Source text:
Re: Single transaction in the tablesync worker? - Mailing list pgsql-hackers

From Amit Kapila
Subject Re: Single transaction in the tablesync worker?
Date
Msg-id CAA4eK1JuwZF7FHM+EPjWdVh=Xaz-7Eo-G0TByMjWeUU32Xue3w@mail.gmail.com
Whole thread Raw
In response to Re: Single transaction in the tablesync worker?  (Peter Smith <smithpb2250@gmail.com>)
Responses Re: Single transaction in the tablesync worker?  (Amit Kapila <amit.kapila16@gmail.com>)
List pgsql-hackers
On Tue, Jan 12, 2021 at 6:17 PM Peter Smith <smithpb2250@gmail.com> wrote:
>
> On Mon, Jan 11, 2021 at 3:32 PM Amit Kapila <amit.kapila16@gmail.com> wrote:
> >
> > On Fri, Jan 8, 2021 at 8:20 AM Amit Kapila <amit.kapila16@gmail.com> wrote:
> > >
> > > On Fri, Jan 8, 2021 at 7:14 AM Peter Smith <smithpb2250@gmail.com> wrote:
> > > >
> > > > FYI, I was able to reproduce this case in debugger. PSA logs showing details.

Extracted information:
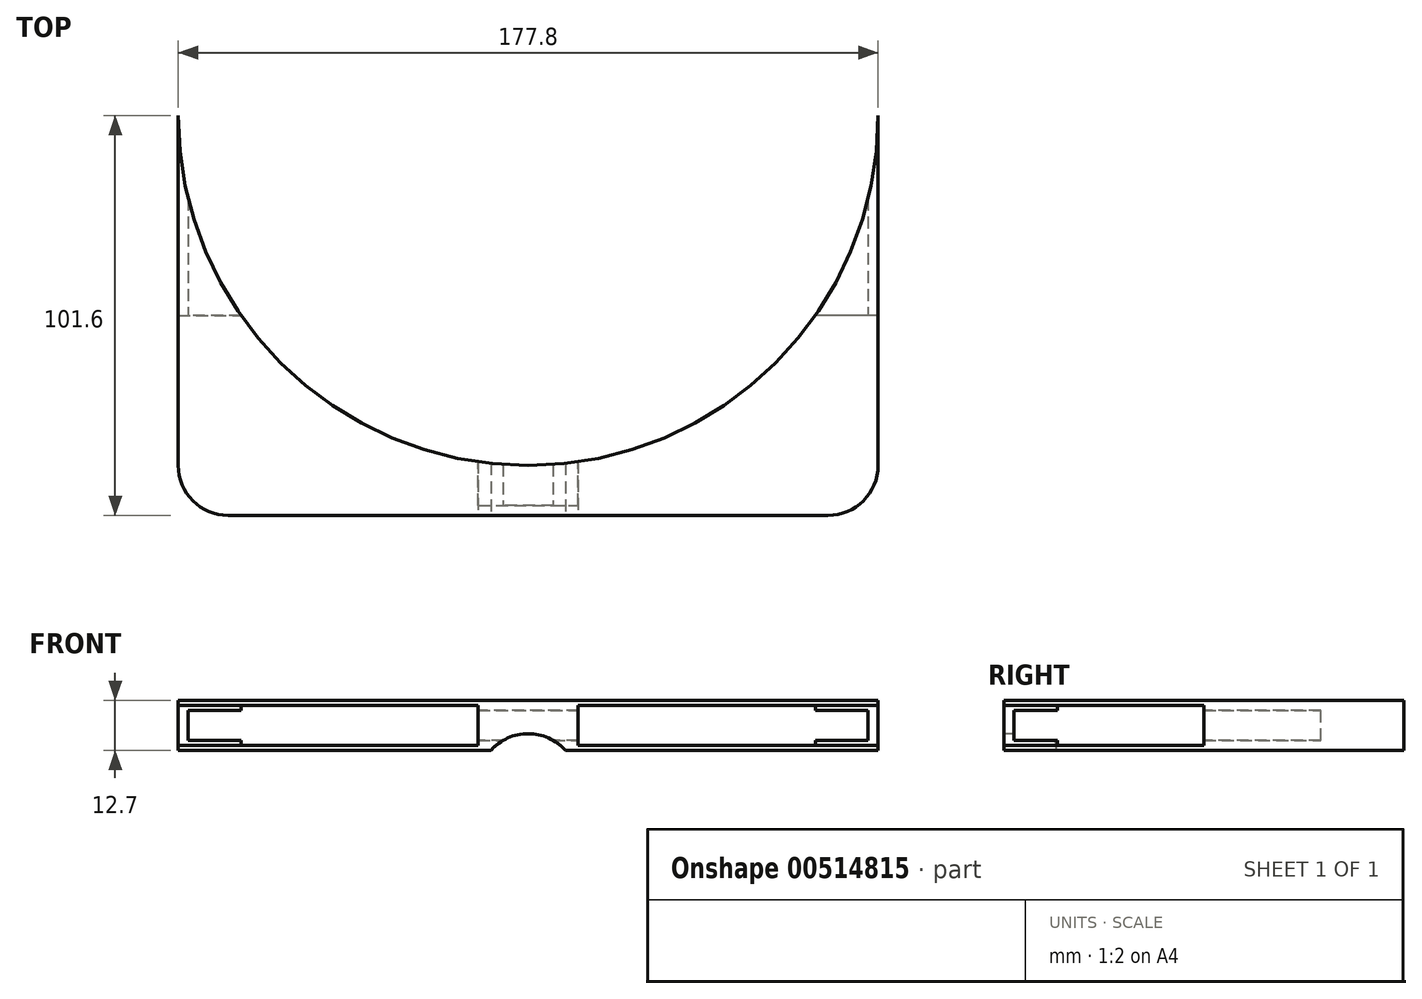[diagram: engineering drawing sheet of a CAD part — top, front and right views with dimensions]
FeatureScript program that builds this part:
annotation { "Feature Type Name" : "Feature", "Feature Type Description" : "" }
export const myFeature = defineFeature(function(context is Context, id is Id, definition is map)
    precondition{}
    {
        {
            var Q0;
            Q0=qCreatedBy(makeId("Front.planeOp"),FACE);
            var sketch = newSketch(context, id + "F0", { "sketchPlane" : qUnion([Q0])});
            skLineSegment(sketch, "E0.bottom", {"start": v(0, 0) * mm, "end": v(177.8, 0) * mm});
            skLineSegment(sketch, "E0.top", {"start": v(0, 12.7) * mm, "end": v(177.8, 12.7) * mm});
            skLineSegment(sketch, "E0.left", {"start": v(0, 0) * mm, "end": v(0, 12.7) * mm});
            skLineSegment(sketch, "E0.right", {"start": v(177.8, 0) * mm, "end": v(177.8, 12.7) * mm});
            skSolve(sketch);
        }
        {
            var Q0;
            Q0=makeQuery(id+"F0.imprint","IMPRINT",FACE,{"disambiguationData":[TD([[makeQuery(id+"F0.imprint","IMPRINT",EDGE,{"derivedFrom":sQuery(id+"F0.wireOp",EDGE,"E0.bottom")}),1.0]])]});
            extrude(context, id + "F1", {"entities" : qUnion([Q0]), "oppositeDirection" : true, "depth" : 101.6 * mm, "offsetDistance" : 25.4 * mm});
        }
        {
            var Q0;
            Q0=makeQuery(id+"F1.opExtrude","SWEPT_FACE",FACE,{"disambiguationData":[OSD([sQuery(id+"F0.wireOp",EDGE,"E0.top")])]});
            var sketch = newSketch(context, id + "F2", { "sketchPlane" : qUnion([Q0])});
            skCircle(sketch, "E1", {"center": v(88.9, 101.6) * mm, "radius": 88.9 * mm});
            skSolve(sketch);
        }
        {
            var Q0;
            Q0 = qSketchRegion(id + "F2", true);
            extrude(context, id + "F3", {"entities" : qUnion([Q0]), "operationType" : NewBodyOperationType.REMOVE, "oppositeDirection" : true, "depth" : 25.4 * mm, "offsetDistance" : 25.4 * mm});
        }
        {
            var Q0;
            Q0=makeQuery(id+"F3.boolean.opBoolean","COPY",FACE,{"derivedFrom":makeQuery(id+"F3.opExtrude","SWEPT_FACE",FACE,{"disambiguationData":[OSD([sQuery(id+"F2.wireOp",EDGE,"E1")])]})});
            shell(context, id + "F4", {"entities" : qUnion([Q0]), "thickness" : 2.54 * mm});
        }
        {
            var Q0;
            Q0=makeQuery(id+"F1.opExtrude","CAP_FACE",FACE,{"disambiguationData":[OSD([sQuery(id+"F0.wireOp",EDGE,"E0.bottom"),sQuery(id+"F0.wireOp",EDGE,"E0.top"),sQuery(id+"F0.wireOp",EDGE,"E0.left"),sQuery(id+"F0.wireOp",EDGE,"E0.right")])],"isStart":true});
            var sketch = newSketch(context, id + "F5", { "sketchPlane" : qUnion([Q0])});
            skLineSegment(sketch, "E2.bottom", {"start": v(0, 11.43) * mm, "end": v(76.2, 11.43) * mm});
            skLineSegment(sketch, "E2.top", {"start": v(0, 1.27) * mm, "end": v(76.2, 1.27) * mm});
            skLineSegment(sketch, "E2.left", {"start": v(0, 11.43) * mm, "end": v(0, 1.27) * mm});
            skLineSegment(sketch, "E2.right", {"start": v(76.2, 11.43) * mm, "end": v(76.2, 1.27) * mm});
            skLineSegment(sketch, "E3", {"start": v(88.9, 12.7) * mm, "end": v(88.9, 0) * mm, "construction": true});
            skLineSegment(sketch, "E4.MirrorCS", {"start": v(101.6, 11.43) * mm, "end": v(101.6, 1.27) * mm});
            skLineSegment(sketch, "E5.MirrorCS", {"start": v(177.8, 11.43) * mm, "end": v(101.6, 11.43) * mm});
            skLineSegment(sketch, "E6.MirrorCS", {"start": v(177.8, 1.27) * mm, "end": v(101.6, 1.27) * mm});
            skLineSegment(sketch, "E7.MirrorCS", {"start": v(177.8, 11.43) * mm, "end": v(177.8, 1.27) * mm});
            skSolve(sketch);
        }
        {
            var Q0;
            Q0 = qSketchRegion(id + "F5", true);
            extrude(context, id + "F6", {"entities" : qUnion([Q0]), "operationType" : NewBodyOperationType.REMOVE, "oppositeDirection" : true, "depth" : 50.8 * mm, "offsetDistance" : 25.4 * mm});
        }
        {
            var Q0;
            {var subQ0=sQuery(id+"F0.wireOp",EDGE,"E0.right");var subQ1=sQuery(id+"F0.wireOp",EDGE,"E0.top");Q0=makeQuery(id+"F6.boolean.opBoolean","SPLIT",EDGE,{"disambiguationData":[TD([makeQuery(id+"F1.opExtrude","SWEPT_FACE",FACE,{"disambiguationData":[OSD([subQ1])]})])],"derivedFrom":makeQuery(id+"F1.opExtrude","CAP_EDGE",EDGE,{"disambiguationData":[OSD([subQ0])],"isStart":true})});}
            var Q1;
            {var subQ0=sQuery(id+"F0.wireOp",EDGE,"E0.bottom");var subQ1=sQuery(id+"F0.wireOp",EDGE,"E0.right");Q1=makeQuery(id+"F6.boolean.opBoolean","SPLIT",EDGE,{"disambiguationData":[TD([makeQuery(id+"F1.opExtrude","SWEPT_FACE",FACE,{"disambiguationData":[OSD([subQ0])]})])],"derivedFrom":makeQuery(id+"F1.opExtrude","CAP_EDGE",EDGE,{"disambiguationData":[OSD([subQ1])],"isStart":true})});}
            var Q2;
            {var subQ0=sQuery(id+"F0.wireOp",EDGE,"E0.left");var subQ1=sQuery(id+"F0.wireOp",EDGE,"E0.top");Q2=makeQuery(id+"F6.boolean.opBoolean","SPLIT",EDGE,{"disambiguationData":[TD([makeQuery(id+"F1.opExtrude","SWEPT_FACE",FACE,{"disambiguationData":[OSD([subQ1])]})])],"derivedFrom":makeQuery(id+"F1.opExtrude","CAP_EDGE",EDGE,{"disambiguationData":[OSD([subQ0])],"isStart":true})});}
            var Q3;
            {var subQ0=sQuery(id+"F0.wireOp",EDGE,"E0.bottom");var subQ1=sQuery(id+"F0.wireOp",EDGE,"E0.left");Q3=makeQuery(id+"F6.boolean.opBoolean","SPLIT",EDGE,{"disambiguationData":[TD([makeQuery(id+"F1.opExtrude","SWEPT_FACE",FACE,{"disambiguationData":[OSD([subQ0])]})])],"derivedFrom":makeQuery(id+"F1.opExtrude","CAP_EDGE",EDGE,{"disambiguationData":[OSD([subQ1])],"isStart":true})});}
            fillet(context, id + "F7", {"entities" : qUnion([Q0, Q1, Q2, Q3]), "radius" : 12.7 * mm, "tangentPropagation" : true, "allowEdgeOverflow" : false});
        }
        {
            var Q0;
            Q0=makeQuery(id+"F1.opExtrude","CAP_FACE",FACE,{"disambiguationData":[OSD([sQuery(id+"F0.wireOp",EDGE,"E0.bottom"),sQuery(id+"F0.wireOp",EDGE,"E0.top"),sQuery(id+"F0.wireOp",EDGE,"E0.left"),sQuery(id+"F0.wireOp",EDGE,"E0.right")])],"isStart":true});
            var sketch = newSketch(context, id + "F8", { "sketchPlane" : qUnion([Q0])});
            skCircle(sketch, "E8", {"center": v(88.9, -8.46) * mm, "radius": 12.7 * mm});
            skSolve(sketch);
        }
        {
            var Q0;
            Q0 = qSketchRegion(id + "F8", true);
            extrude(context, id + "F9", {"entities" : qUnion([Q0]), "operationType" : NewBodyOperationType.REMOVE, "oppositeDirection" : true, "depth" : 25.4 * mm, "offsetDistance" : 25.4 * mm});
        }
    });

Complete the following:
(a) Gather every line of the rows that contains the string "NewBodyOperationType", matching case exactly.
(b) Carry on the mailing list post about a single transaction in the tablesync worker, starting right after its last line.
These rows have no connection to the mailing list post.

Responses per task:
(a)
            extrude(context, id + "F3", {"entities" : qUnion([Q0]), "operationType" : NewBodyOperationType.REMOVE, "oppositeDirection" : true, "depth" : 25.4 * mm, "offsetDistance" : 25.4 * mm});
            extrude(context, id + "F6", {"entities" : qUnion([Q0]), "operationType" : NewBodyOperationType.REMOVE, "oppositeDirection" : true, "depth" : 50.8 * mm, "offsetDistance" : 25.4 * mm});
            extrude(context, id + "F9", {"entities" : qUnion([Q0]), "operationType" : NewBodyOperationType.REMOVE, "oppositeDirection" : true, "depth" : 25.4 * mm, "offsetDistance" : 25.4 * mm});

(b)
> > > >
> > >
> > > Thanks for reproducing as I was worried about exactly this case. I
> > > have one question related to logs:
> > >
> > > ##
> > > ## ALTER SUBSCRIPTION to REFRESH the publication
> > >
> > > ## This blocks on some latch until the tablesync worker dies, then it continues
> > > ##
> > >
> > > Did you check which exact latch or lock blocks this?
> > >
> >
> > I have checked this myself and the command is waiting on the drop of
> > origin till the tablesync worker is finished because replorigin_drop()
> > requires state->acquired_by to be 0 which will only be true once the
> > tablesync worker exits. I think this is the reason you might have
> > noticed that the command can't be finished until the tablesync worker
> > died. So this can't be an interlock between ALTER SUBSCRIPTION ..
> > REFRESH command and tablesync worker and to that end it seems you have
> > below Fixme's in the patch:
>
> I have also seen this same blocking reason before in the replorigin_drop().
> However, back when I first tested/reproduced the refresh issue
> [test-refresh] that
> AlterSubscription_refresh was still *original* unchanged code, so at
> that time it did not
> have any replorigin_drop() in at all. In any case in the latest code
> [v14] the AlterSubscription is
> immediately stopping the workers so this question may be moot.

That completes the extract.